Our last day in Central Asia (Day 25) was one of the very busiest of a consistently full itinerary. 

In Nukus, the hotel offered the smallest breakfast selection of the trip.  We left the hotel at 8 am and reached the airport in a mere 10 minutes and then the flight to Tashkent was just over an hour. Back in in the Uzbek capital, the temperature was a comfortable 28C and our local guide was a woman called Sayora. I saw some of Tashkent in 2006. These days, it is very different: a thriving modern city full of new shopping malls, accommodation blocks, cafes & restaurants and bright lights, with a population swollen to 4M. 

Our visits before lunch could not have been more different, First, we went to the Khast

Imom Square to see the oldest Koran in the world: the huge 7th century Osman Koran. I saw this book on my visit in 2006, but the square and its buildings are new and the final new building, an enormous new mosque, is due to open in 2025.

Next we did something that I have not done before: we travelled a short distance on the famed Tashkent metro system which, in terms of grand design, is apparently second only to that of Moscow (where I have never been and do not expect to visit any time soon). The Tashkent metro has 46 stations and there is a security guard at the entrance to each. We admired two of the stations: one named after the Uzbek poet Alisha Noveji with a roof of domes and walls with turquoise panels and one named Cosmonauts and dedicated to the pioneers of space including the first man in space Yuri Gagarin and the first woman in space Valentina Tereshkova.  
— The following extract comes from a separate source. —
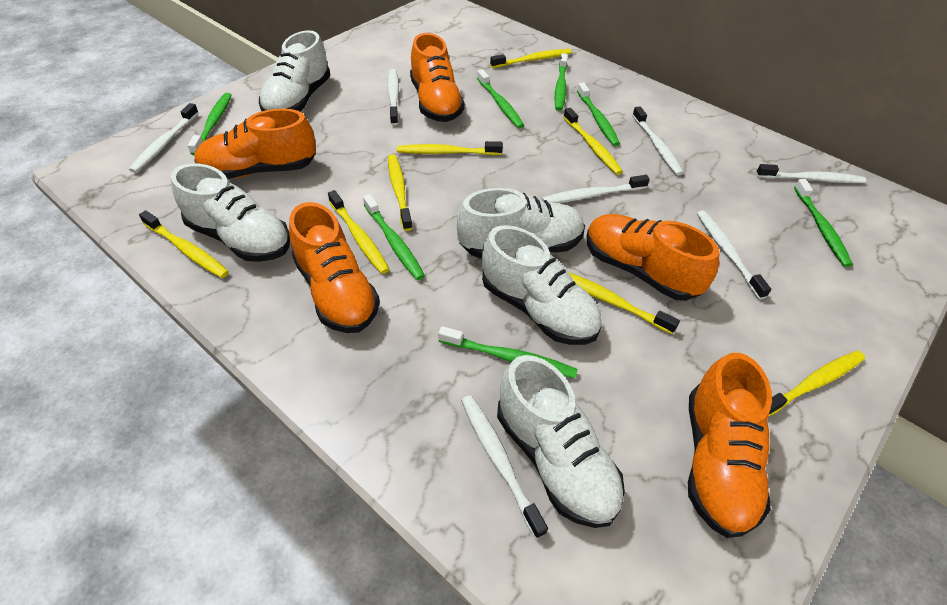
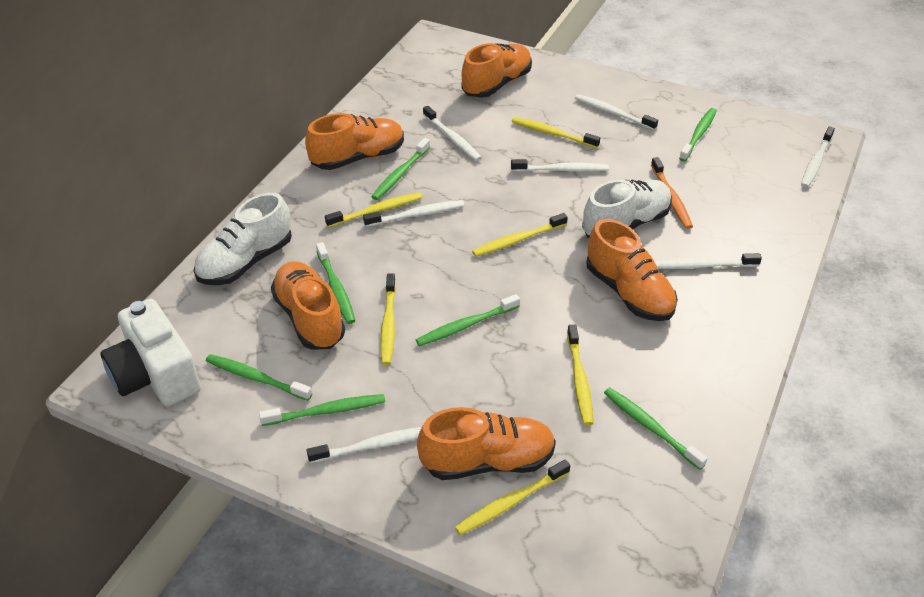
orange toothbrush: none = 0 -> [651,157,693,229] = 1
white camera: none = 0 -> [101,299,201,406] = 1
white shoe: [171,163,290,262] [259,30,330,111] [457,188,585,259] [482,225,602,345] [497,355,625,528] = 5 -> [194,193,292,285] [582,179,672,238] = 2
yellow toothbrush: [139,210,229,278] [328,190,390,274] [388,154,412,231] [397,141,503,155] [490,49,572,68] [563,108,623,175] [568,272,680,334] [769,351,865,416] = 8 -> [325,192,423,227] [380,273,396,365] [455,460,570,535] [472,213,568,257] [511,117,600,148] [567,325,593,425] = 6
At last, it was time for lunch.  Our meagre breakfast was about 7 am and it was now 1.30 pm. At the very large and overly ornate “Sim Sim” restaurant, we enjoyed kebabs. The afternoon involved two museums: one on the official tour and the other an optional extra.

We spent half an hour at the Museum of Applied Art located in the former palace of a 19th century Russian diplomat. The museum contains some beautiful artefacts. Then, having booked into our hotel (we were back at the Lotte City), those who wished to view a second museum – only me and two others did – had a few minutes to find our rooms before walking round to the newly recurated National History Museum. This proved to be more interesting than feared with a final, extensive section on post-independence Uzbekistan, so it was an hour well-spent. 

Back at the hotel, there was barely half an hour before the group was off again for a special farewell evening. It started with a classical concert of just over an hour and a half delivered by a full string orchestra.  I am a lifelong lover of classical music, but I did not recognise any of the four pieces (the last and longest was ‘Stabat Mater’). but I thoroughly enjoyed all of them. Then, we had a late-ish dinner at a restaurant with live music called “Caravan”. So it was about 10.30 pm before we returned to hotel, over 14 hours since we had left the previous hotel in the morning. 

Day 26 was all about travelling home: a four hour flight from Tashkent to Istanbul and then a three hour plus flight from Istanbul to London, again both with Turkish Airlines. I was met at the airport by a car arranged by VJV, so I reached home 16 1/2 hours after leaving the hotel in Tashkent. While I had been away, I had grown a beard and the UK had obtained a new prime minister, a new monarch and a collapsed pound.